Stored dataset items –

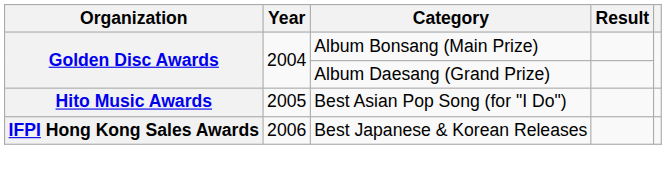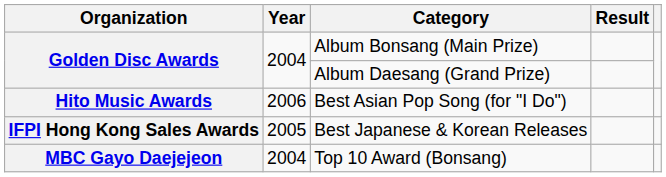Best Asian Pop Song (for "I Do") | Year: 2005 -> 2006
Best Japanese & Korean Releases | Year: 2006 -> 2005
+ row: MBC Gayo Daejejeon | 2004 | Top 10 Award (Bonsang)
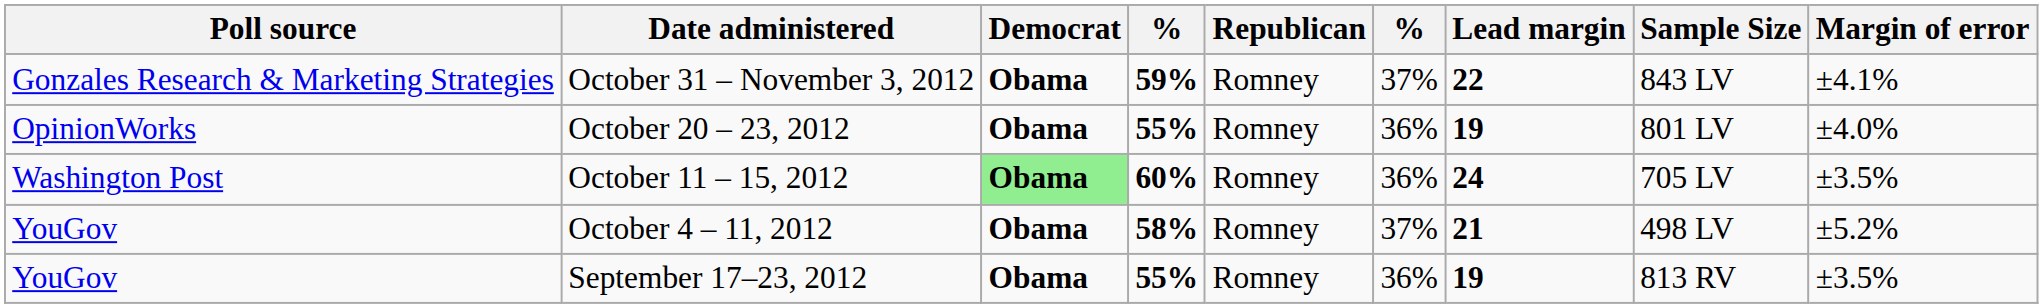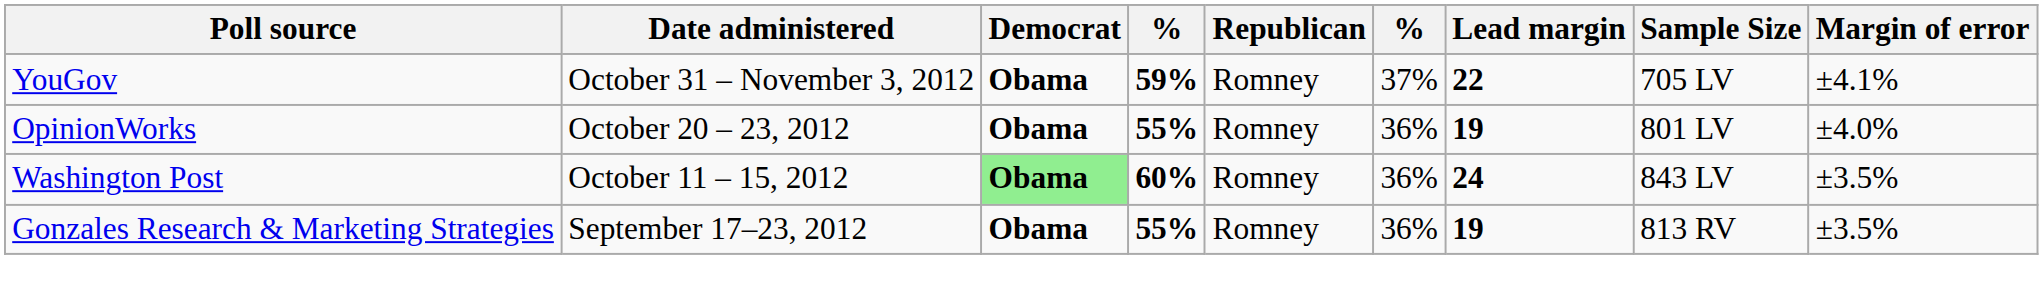October 31 – November 3, 2012 | Poll source: Gonzales Research & Marketing Strategies -> YouGov
October 31 – November 3, 2012 | Sample Size: 843 LV -> 705 LV
October 11 – 15, 2012 | Sample Size: 705 LV -> 843 LV
- row: YouGov | October 4 – 11, 2012 | Obama | 58% | Romney | 37% | 21 | 498 LV | ±5.2%
September 17–23, 2012 | Poll source: YouGov -> Gonzales Research & Marketing Strategies
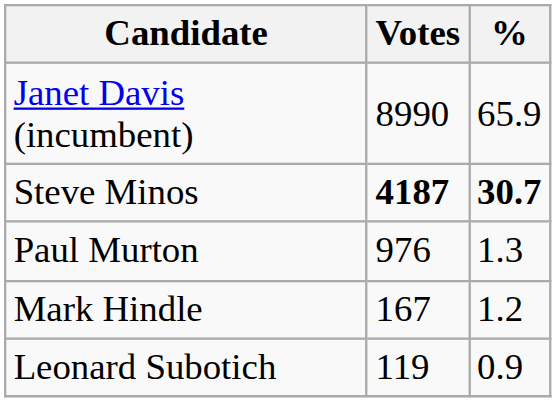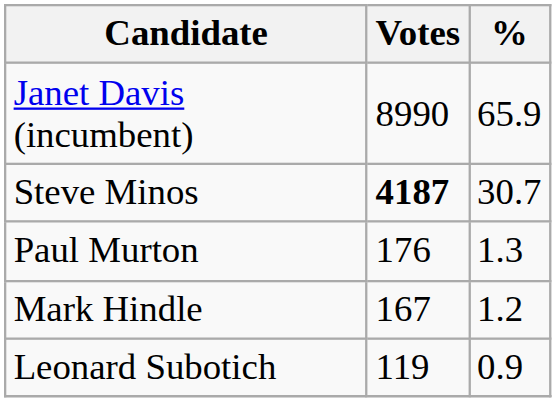Steve Minos | %: bold -> normal
Paul Murton | Votes: 976 -> 176
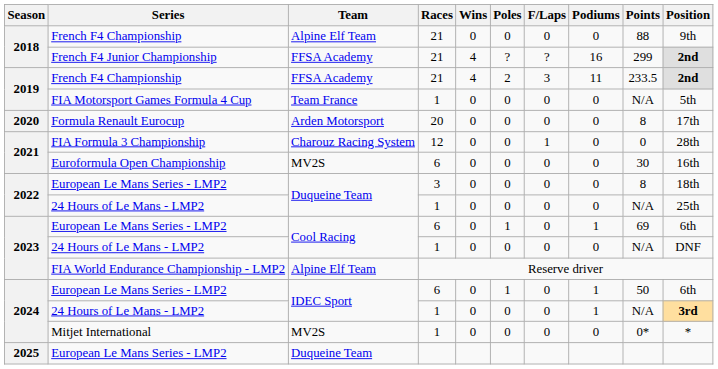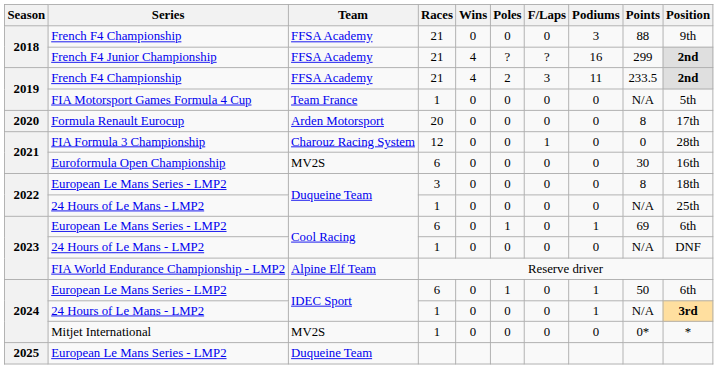2018 / French F4 Championship | Team: Alpine Elf Team -> FFSA Academy
2018 / French F4 Championship | Podiums: 0 -> 3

Request – Print every line of the rows above word for word, omitting the pictures from your answer.

Final result –
Best Asian Pop Song (for "I Do") | Year: 2005 -> 2006
Best Japanese & Korean Releases | Year: 2006 -> 2005
+ row: MBC Gayo Daejejeon | 2004 | Top 10 Award (Bonsang)
October 31 – November 3, 2012 | Poll source: Gonzales Research & Marketing Strategies -> YouGov
October 31 – November 3, 2012 | Sample Size: 843 LV -> 705 LV
October 11 – 15, 2012 | Sample Size: 705 LV -> 843 LV
- row: YouGov | October 4 – 11, 2012 | Obama | 58% | Romney | 37% | 21 | 498 LV | ±5.2%
September 17–23, 2012 | Poll source: YouGov -> Gonzales Research & Marketing Strategies
Steve Minos | %: bold -> normal
Paul Murton | Votes: 976 -> 176
2018 / French F4 Championship | Team: Alpine Elf Team -> FFSA Academy
2018 / French F4 Championship | Podiums: 0 -> 3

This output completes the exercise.